In Kenya, ranked 145th of 175 countries on the Transparency International perceptions of corruption list, the pope said leaders had a special responsibility to work for the common good.

“The Gospel tells us that from those to whom much has been given, much will be demanded. In that spirit, I encourage you to work with integrity and transparency for the common good, and to foster a spirit of solidarity at every level of society,” Francis said.

He met with Kenyan President Uhuru Kenyatta, who is Catholic, at State House, where he also planted a tree.

“I am told that here in Kenya it is a tradition for young schoolchildren to plant trees for posterity,” he said in his speech. “May this eloquent sign of hope in the future, and trust in the growth which God gives, sustain all of you in your efforts to cultivate a society of solidarity, justice and peace on the soil of this country and throughout the great African continent.”

On Thursday, Francis will deliver a speech on the environment at the U.N. Environment Program headquarters in Nairobi, with key international talks on climate change in Paris due to begin at the end of the month.

He told Kenyans that the environment and natural resources were gifts from God and there was an obligation to protect them for future generations.

“We have a responsibility to pass on the beauty of nature in its integrity to future generations, and an obligation to exercise a just stewardship of the gifts we have received,” Francis said.

On Friday, he will visit Kangemi, a crowded and squalid slum on the outskirts of Nairobi.

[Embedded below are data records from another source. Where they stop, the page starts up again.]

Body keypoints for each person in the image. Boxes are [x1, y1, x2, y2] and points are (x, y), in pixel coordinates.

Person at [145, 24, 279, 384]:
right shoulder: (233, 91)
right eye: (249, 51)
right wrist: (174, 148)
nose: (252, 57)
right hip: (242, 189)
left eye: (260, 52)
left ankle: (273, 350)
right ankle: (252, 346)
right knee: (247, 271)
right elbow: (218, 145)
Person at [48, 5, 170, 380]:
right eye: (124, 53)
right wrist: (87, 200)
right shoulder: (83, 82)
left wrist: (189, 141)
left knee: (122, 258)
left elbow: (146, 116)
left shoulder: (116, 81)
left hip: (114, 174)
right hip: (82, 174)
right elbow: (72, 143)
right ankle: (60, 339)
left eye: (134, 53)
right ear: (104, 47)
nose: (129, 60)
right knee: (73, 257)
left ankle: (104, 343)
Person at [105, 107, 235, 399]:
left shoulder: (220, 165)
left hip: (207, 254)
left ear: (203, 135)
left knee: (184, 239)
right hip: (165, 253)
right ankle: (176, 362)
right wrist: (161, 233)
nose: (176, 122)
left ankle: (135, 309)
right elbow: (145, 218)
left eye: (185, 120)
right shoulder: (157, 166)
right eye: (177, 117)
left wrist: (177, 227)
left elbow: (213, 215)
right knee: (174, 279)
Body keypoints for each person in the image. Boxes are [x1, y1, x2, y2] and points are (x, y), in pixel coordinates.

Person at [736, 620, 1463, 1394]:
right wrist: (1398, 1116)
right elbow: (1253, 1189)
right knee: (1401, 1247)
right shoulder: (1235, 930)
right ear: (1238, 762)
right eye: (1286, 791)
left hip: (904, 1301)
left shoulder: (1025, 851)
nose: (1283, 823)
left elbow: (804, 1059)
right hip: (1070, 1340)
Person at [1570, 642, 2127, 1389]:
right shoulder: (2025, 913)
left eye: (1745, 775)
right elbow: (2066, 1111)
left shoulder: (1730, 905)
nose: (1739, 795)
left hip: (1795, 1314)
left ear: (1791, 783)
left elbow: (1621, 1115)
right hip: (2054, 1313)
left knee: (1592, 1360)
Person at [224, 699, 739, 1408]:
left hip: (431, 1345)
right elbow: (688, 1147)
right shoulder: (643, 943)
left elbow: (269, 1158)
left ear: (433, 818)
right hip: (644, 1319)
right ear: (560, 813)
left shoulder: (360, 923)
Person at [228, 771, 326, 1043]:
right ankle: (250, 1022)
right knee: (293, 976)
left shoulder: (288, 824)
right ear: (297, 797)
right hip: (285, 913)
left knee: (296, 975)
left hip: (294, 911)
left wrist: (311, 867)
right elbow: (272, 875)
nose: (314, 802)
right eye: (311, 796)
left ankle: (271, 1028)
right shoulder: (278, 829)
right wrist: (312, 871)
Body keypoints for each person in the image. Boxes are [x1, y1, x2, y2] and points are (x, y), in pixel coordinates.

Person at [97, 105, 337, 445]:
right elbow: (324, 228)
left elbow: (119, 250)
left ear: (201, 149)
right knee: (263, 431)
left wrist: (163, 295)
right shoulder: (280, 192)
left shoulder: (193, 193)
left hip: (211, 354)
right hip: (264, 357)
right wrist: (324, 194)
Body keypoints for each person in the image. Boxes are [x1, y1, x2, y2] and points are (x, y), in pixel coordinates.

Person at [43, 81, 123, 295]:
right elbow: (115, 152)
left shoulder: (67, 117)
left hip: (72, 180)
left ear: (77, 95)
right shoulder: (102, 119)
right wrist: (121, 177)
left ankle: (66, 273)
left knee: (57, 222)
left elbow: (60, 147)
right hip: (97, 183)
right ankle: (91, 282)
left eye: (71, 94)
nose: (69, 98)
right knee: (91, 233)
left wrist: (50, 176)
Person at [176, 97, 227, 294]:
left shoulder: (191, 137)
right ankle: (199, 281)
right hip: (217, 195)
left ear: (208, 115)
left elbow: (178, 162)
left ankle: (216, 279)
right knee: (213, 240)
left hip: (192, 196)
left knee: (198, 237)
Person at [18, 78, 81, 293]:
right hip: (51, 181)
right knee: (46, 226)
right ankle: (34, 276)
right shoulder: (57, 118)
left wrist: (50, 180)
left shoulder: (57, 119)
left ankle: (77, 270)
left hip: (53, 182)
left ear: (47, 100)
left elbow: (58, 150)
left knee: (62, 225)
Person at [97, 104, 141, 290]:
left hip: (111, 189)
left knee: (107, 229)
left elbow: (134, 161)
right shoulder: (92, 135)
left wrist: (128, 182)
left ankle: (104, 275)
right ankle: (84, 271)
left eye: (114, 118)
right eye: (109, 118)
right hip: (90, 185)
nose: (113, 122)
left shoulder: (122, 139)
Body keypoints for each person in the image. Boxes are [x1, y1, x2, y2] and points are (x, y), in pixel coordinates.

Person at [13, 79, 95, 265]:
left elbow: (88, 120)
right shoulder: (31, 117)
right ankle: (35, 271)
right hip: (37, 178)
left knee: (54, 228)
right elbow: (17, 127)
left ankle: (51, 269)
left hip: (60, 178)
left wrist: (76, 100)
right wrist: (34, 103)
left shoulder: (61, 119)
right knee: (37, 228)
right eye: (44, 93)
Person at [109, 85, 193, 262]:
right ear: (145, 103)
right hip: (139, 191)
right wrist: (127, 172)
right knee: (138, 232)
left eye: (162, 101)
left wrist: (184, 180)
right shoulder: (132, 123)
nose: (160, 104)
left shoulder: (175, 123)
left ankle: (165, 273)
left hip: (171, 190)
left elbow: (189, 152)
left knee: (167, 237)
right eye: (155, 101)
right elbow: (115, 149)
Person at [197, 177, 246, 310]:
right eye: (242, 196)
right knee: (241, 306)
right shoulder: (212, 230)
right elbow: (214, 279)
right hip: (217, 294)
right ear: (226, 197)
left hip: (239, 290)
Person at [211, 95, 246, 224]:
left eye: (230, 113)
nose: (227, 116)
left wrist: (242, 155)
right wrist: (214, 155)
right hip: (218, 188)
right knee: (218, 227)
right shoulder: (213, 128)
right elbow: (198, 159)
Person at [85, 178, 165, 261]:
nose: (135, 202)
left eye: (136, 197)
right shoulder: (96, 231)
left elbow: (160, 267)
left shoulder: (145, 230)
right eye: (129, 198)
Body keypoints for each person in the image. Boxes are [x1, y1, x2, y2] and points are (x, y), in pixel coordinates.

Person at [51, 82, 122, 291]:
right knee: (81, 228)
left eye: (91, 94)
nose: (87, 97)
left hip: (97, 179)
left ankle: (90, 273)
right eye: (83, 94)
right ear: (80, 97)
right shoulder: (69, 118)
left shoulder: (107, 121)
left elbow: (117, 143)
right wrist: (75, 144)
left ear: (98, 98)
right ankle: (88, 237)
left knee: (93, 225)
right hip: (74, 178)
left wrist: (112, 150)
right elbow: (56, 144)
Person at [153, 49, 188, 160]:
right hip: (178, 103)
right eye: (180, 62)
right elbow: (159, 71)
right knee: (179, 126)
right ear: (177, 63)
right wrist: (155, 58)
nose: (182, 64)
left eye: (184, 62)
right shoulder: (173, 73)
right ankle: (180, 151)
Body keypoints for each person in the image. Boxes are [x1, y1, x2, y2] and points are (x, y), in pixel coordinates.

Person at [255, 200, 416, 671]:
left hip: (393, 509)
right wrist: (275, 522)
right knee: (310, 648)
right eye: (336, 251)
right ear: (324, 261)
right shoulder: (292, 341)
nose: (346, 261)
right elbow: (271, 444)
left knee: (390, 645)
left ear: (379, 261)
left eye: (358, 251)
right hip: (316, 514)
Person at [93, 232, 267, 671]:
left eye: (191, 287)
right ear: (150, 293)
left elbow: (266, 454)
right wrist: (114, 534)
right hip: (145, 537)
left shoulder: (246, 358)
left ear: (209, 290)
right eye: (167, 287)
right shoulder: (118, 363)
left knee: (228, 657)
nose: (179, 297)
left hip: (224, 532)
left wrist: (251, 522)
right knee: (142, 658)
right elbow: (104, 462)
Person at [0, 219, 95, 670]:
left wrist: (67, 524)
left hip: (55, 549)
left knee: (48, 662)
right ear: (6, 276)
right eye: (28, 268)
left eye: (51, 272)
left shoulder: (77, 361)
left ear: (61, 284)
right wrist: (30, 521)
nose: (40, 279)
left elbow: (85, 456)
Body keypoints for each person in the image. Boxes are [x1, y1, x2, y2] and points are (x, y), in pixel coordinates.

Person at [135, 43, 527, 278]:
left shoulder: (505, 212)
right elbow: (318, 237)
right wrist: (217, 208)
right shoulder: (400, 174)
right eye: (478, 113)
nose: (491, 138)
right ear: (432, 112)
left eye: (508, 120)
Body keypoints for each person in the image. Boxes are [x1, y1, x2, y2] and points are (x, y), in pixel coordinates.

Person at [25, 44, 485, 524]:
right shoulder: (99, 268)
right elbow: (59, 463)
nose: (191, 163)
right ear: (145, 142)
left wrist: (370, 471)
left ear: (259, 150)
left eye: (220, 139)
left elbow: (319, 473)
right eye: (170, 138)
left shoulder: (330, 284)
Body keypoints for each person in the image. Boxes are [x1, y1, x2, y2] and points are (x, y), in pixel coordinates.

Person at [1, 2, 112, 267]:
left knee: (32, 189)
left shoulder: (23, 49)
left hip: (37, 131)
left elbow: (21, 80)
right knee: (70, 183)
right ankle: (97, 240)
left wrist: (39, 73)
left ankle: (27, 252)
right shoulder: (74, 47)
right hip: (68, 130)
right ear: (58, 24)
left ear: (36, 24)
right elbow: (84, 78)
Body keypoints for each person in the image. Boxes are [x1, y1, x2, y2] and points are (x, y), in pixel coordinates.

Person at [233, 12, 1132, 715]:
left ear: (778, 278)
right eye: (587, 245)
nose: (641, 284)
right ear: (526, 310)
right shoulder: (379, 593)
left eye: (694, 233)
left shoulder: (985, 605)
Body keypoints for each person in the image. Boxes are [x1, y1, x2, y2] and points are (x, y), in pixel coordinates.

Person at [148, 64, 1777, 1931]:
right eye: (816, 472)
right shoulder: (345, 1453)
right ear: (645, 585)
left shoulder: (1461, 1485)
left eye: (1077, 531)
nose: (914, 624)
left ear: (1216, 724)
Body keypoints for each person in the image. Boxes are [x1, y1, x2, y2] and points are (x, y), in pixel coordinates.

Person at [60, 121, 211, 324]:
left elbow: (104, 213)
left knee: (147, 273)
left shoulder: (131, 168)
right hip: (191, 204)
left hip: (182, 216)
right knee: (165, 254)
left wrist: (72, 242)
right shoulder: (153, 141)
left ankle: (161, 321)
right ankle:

In Uganda where, politicians have repeatedly tried to impose the death penalty for homosexuality and newspapers have published the names, addresses and photographs of gays and lesbians, activists are hoping the pope will deliver a message of tolerance.

In the past Francis has emphasized the church’s position that while it sees homosexuality as “sinful” it also believes gays and lesbians shouldn’t be persecuted.

“If a person is gay and seeks God and has goodwill, who am I to judge?” he said famously in 2013.